Est-il mort, comme les autorités algériennes l'ont annoncé à plusieurs reprises, la dernière fois en juin 2004 ? C'est peu probable. Aussi longtemps que des photos du cadavre d'Abdelmalek Droukdal n'auront pas été montrées, on pourra tenir pour infondées les rumeurs de son décès lors d'un affrontement avec les forces de sécurité algériennes. C'est en tout cas la position de Matthieu Guidère, enseignant à l'université de Genève et spécialiste d'Al-Qaida au Maghreb islamique (AQMI). Cet agrégé d'arabe consacre plusieurs pages au dirigeant de la "franchise" du mouvement d'Oussama Ben Laden au Maghreb, dans son ouvrage Al-Qaida à la conquête du Maghreb (éd. du Rocher, 2007).

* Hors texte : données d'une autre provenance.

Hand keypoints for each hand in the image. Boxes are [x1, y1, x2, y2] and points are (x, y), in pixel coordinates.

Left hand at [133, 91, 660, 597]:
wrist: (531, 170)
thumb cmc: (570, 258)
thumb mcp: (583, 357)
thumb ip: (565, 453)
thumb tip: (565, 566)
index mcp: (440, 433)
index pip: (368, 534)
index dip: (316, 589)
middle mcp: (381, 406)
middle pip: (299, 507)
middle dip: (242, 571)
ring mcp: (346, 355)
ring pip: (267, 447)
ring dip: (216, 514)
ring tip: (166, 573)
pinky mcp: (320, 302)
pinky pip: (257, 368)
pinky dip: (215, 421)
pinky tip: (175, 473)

Droukdal est né le 20 avril 1970 dans le village de Zayan, non loin de Blida, à une cinquantaine de kilomètres d'Alger. C'est un élève sans histoire, qui obtient son baccalauréat en 1989. Il s'oriente ensuite vers des études d'ingénieur à l'université de Blida. On est au début des années 1990. C'est le moment où le Front islamique de salut (FIS) se voit voler la victoire aux élections législatives par l'armée algérienne et entre en confrontation directe avec le pouvoir. Une guerre civile meurtrière va déchirer l'Algérie pendant dix ans. Comme beaucoup de ses compatriotes, Droukdal sympathise avec le FIS. Il intègre le mouvement en 1992, rejoint le maquis un an plus tard, et entre en clandestinité en 1993, dans les rangs des Groupes islamiques armés (GIA). Il a 23 ans.

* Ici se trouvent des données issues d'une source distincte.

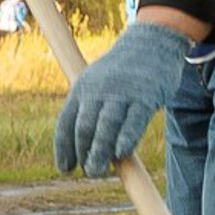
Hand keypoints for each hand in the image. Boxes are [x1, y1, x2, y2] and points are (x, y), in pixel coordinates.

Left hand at [52, 22, 187, 174]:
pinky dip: (125, 139)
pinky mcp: (145, 96)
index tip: (65, 168)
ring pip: (105, 126)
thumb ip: (90, 110)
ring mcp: (121, 92)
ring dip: (99, 152)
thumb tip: (88, 149)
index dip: (64, 147)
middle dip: (83, 153)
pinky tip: (120, 154)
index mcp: (81, 88)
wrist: (151, 43)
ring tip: (97, 171)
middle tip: (89, 172)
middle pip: (84, 126)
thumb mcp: (98, 83)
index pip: (66, 122)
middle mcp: (97, 90)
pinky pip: (133, 121)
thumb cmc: (122, 71)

On lui confie la mission de fabriquer des explosifs. Il devient "chef des ateliers de production militaire" d'un important bataillon. Petit à petit, il grimpe les échelons du mouvement, est nommé chef de section, puis de zone. Il rejoint le Groupe salafiste pour la prédication et le combat (GSPC) lors de sa création en 1998 par Hassan Hattab, et entre au "conseil des chefs" trois ans plus tard.
En 2003, Hattab est écarté de la direction du GSPC pour divergence de vues avec ses compagnons. Il est remplacé par Abou Ibrahim, alias Nabil Sahraoui. Un an plus tard, à l'été 2004, Abou Ibrahim est abattu par l'armée algérienne et Droukdal lui succède.

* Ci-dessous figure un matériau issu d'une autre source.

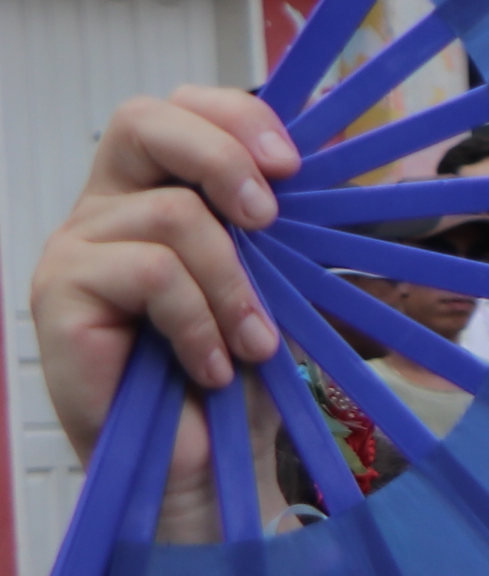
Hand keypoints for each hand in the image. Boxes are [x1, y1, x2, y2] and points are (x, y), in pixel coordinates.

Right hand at [30, 89, 302, 541]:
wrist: (199, 467)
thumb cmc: (232, 379)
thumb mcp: (274, 289)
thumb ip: (284, 232)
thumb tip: (342, 178)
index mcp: (148, 192)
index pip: (175, 108)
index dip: (233, 117)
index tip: (295, 164)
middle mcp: (102, 209)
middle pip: (143, 119)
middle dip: (223, 157)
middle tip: (271, 219)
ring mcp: (73, 248)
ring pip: (171, 215)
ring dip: (234, 285)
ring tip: (252, 344)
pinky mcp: (58, 292)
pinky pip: (151, 274)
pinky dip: (200, 323)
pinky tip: (211, 367)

Il choisit un nom de guerre significatif de son engagement dans le djihad : Abou MoussabAbd Al-Wadoud, du nom du fameux chef d'Al-Qaida en Irak, Zarkaoui, tué près de Bagdad en 2006, et de celui d'un compagnon du prophète Mahomet.
Droukdal envoie des Algériens combattre en Irak - environ 200 - et porte la lutte en dehors de l'Algérie, sans cesser de combattre le régime en place à Alger. En juin et juillet 2005, il mène une opération militaire en Mauritanie. Six mois plus tard, il obtient la garantie d'Al-Qaida de pouvoir intégrer le mouvement d'Oussama Ben Laden sous certaines conditions. Il passe l'année suivante à réformer le GSPC. Le 11 septembre 2006, Ayman Al-Zawahiri annonce l'allégeance du GSPC. En janvier 2007, Ben Laden ordonne le changement de nom du GSPC. Celui-ci se transforme en Al-Qaida au pays du Maghreb islamique. Abou Moussab Abd Al-Wadoud, alias Droukdal, commence à signer ses communiqués du titre d'émir d'Al-Qaida au pays du Maghreb islamique, que la presse, par commodité, raccourcira en Al-Qaida au Maghreb islamique.